Selected extract below:
They do not. You know, you're starting
to see some fuel surcharges on some of
those bills. I would imagine if you
settle back in the 70s or 80s, those are
going to kind of go away. And part of
that is kind of tongue in cheek, right?
You the operators always play a game
with the service companies. So it it it
it it it remains to be seen. As I said,
there's
there's just so much noise in the market
right now. I mean, I can't remember the
last time we ever lived in an era where,
you know,
a tweet could move the price of the
world's most liquid commodity 5 to 10%.
And so yeah, I mean, I I think
everybody's just kind of waiting to see
where this will settle out. It's
effectively impossible to plan a
business, you know, with the [music]
price as volatile as it is right now.
End of Selected extract.
Input data below:
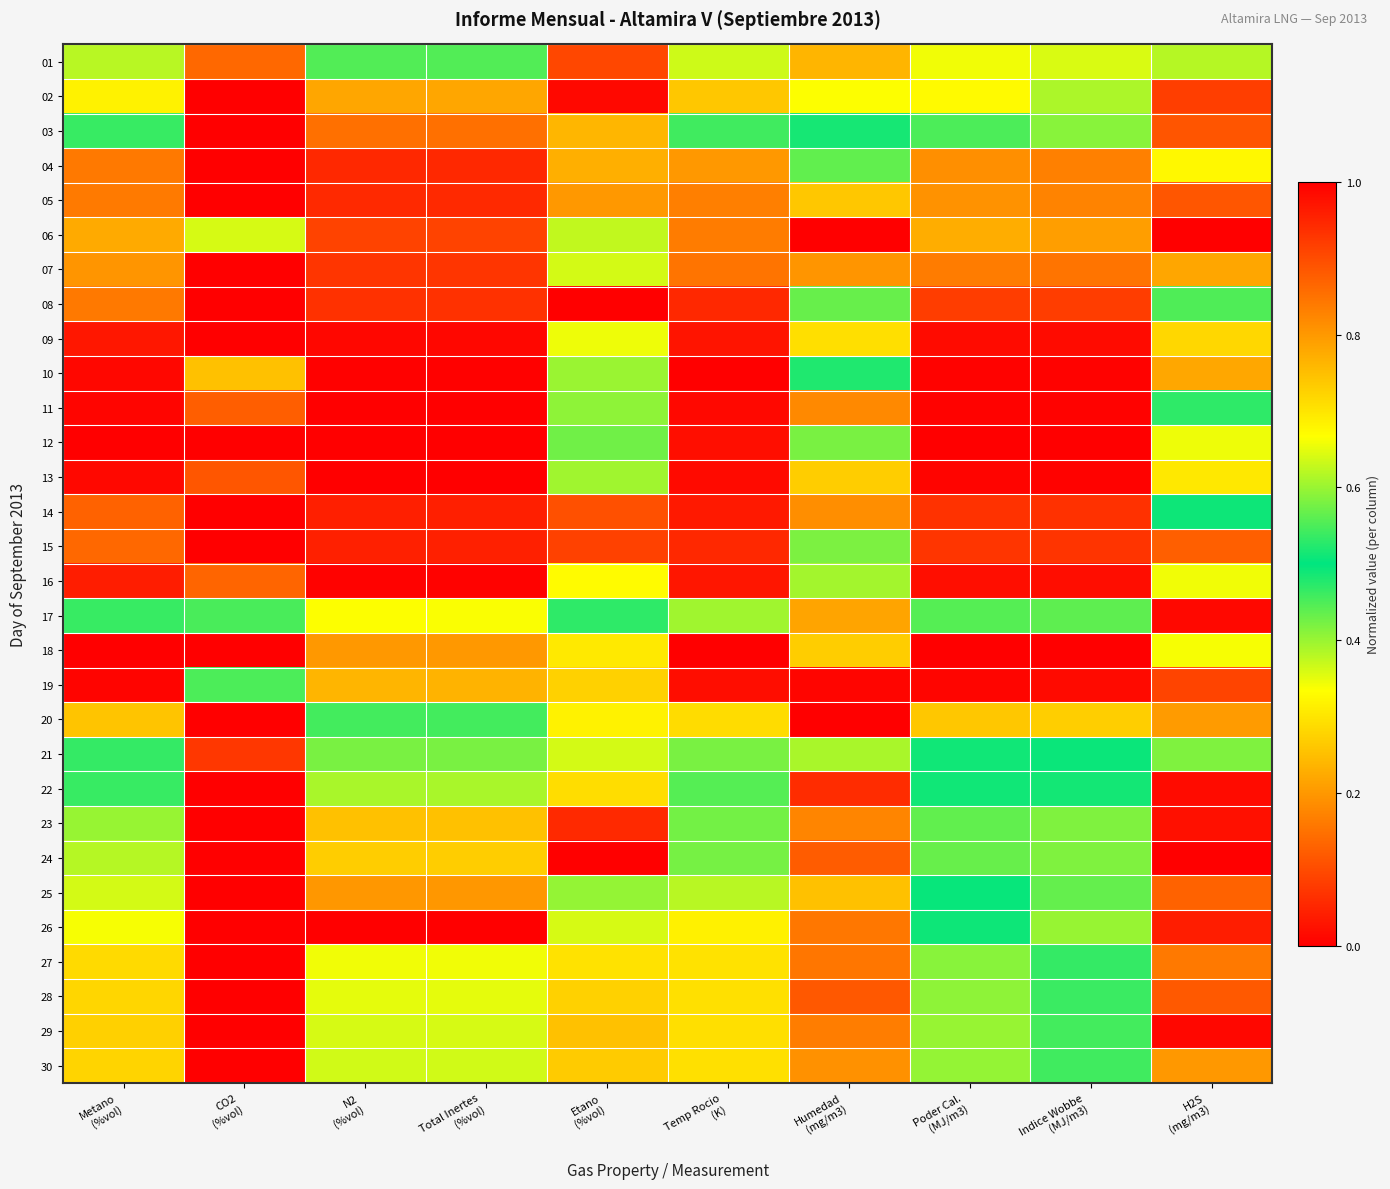

Rank the series at Indice Wobbe (MJ/m3) from highest to lowest value.

12, 11, 10, 13, 09, 16, 14, 15, 08, 07, 04, 05, 06, 03, 24, 23, 17, 29, 30, 28, 27, 22, 21, 25, 26, 02, 01, 20, 19, 18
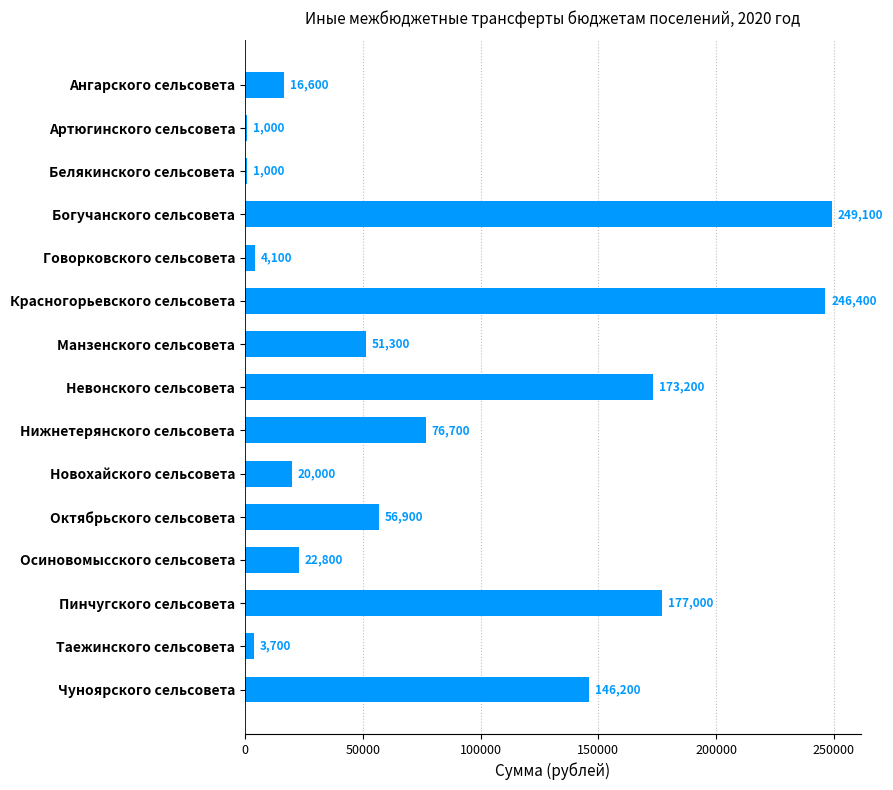

What is the change in value from Ангарского сельсовета to Красногорьевского сельсовета?

+229800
End of Input data.
Problems and tasks.
(a) List every number that appears in the oil-price transcript, in the order it occurs.
(b) Write a continuation of the oil-price transcript, starting right after its final sentence.

Responses to the exercise.
(a) 70s, 80s, 5, 10%

(b)
>> [music]
[music]
>> Getting burnt seems like it's just as
much as part of the industry as making a
lot of money. And you get it on both
sides in 2015. And then you mentioned
the sort of the fizzling out of the
post-Ukraine boom, etc. And then here,
of course, the war and the spike was too
short to make any big plans. But like
and then you have this president who
clearly wants more production, but a a
drill, drill, drill, but also wants
lower prices, and these things are in
conflict. Could you see a set of
conditions again in which there's real
meaningful expansion of US drilling or
etc. Or what would it have to take? What
would be the the constellation of events
that would have to happen for like,
okay, we're going to really we're going
to really ramp this out again? Yeah,
that's a good question. I mean, as I
said, I hate to I hate to use round
numbers, but that's just yeah, kind of
the world we live in. And I think if you
saw a sustainable price above 80
over a prolonged period, maybe call it 4
to 8 months, I think you would see a
supply response, cuz there's you know,
there there are a lot of there are a lot
of shale wells that work at 80 to 90
that don't work at 50 to 60.
Depending on who you talk to in the
Permian, you know, there's kind of
anywhere between 5 to 10 years of of
what you would call core inventory left
or economic inventory left. That
obviously change that's obviously
largely a function of price as well as
geology. So, a higher for longer price,
I think you would you would you would
see a production response from the
industry. Now, you know, do I think
we're going to go back to the days of
growing 1 to 1 and 1/2 barrels a day?
You know, I I don't I don't think so.
But could you see, you know, could you
see an an era where, you know, we're
growing 300 to 500,000 barrels a day?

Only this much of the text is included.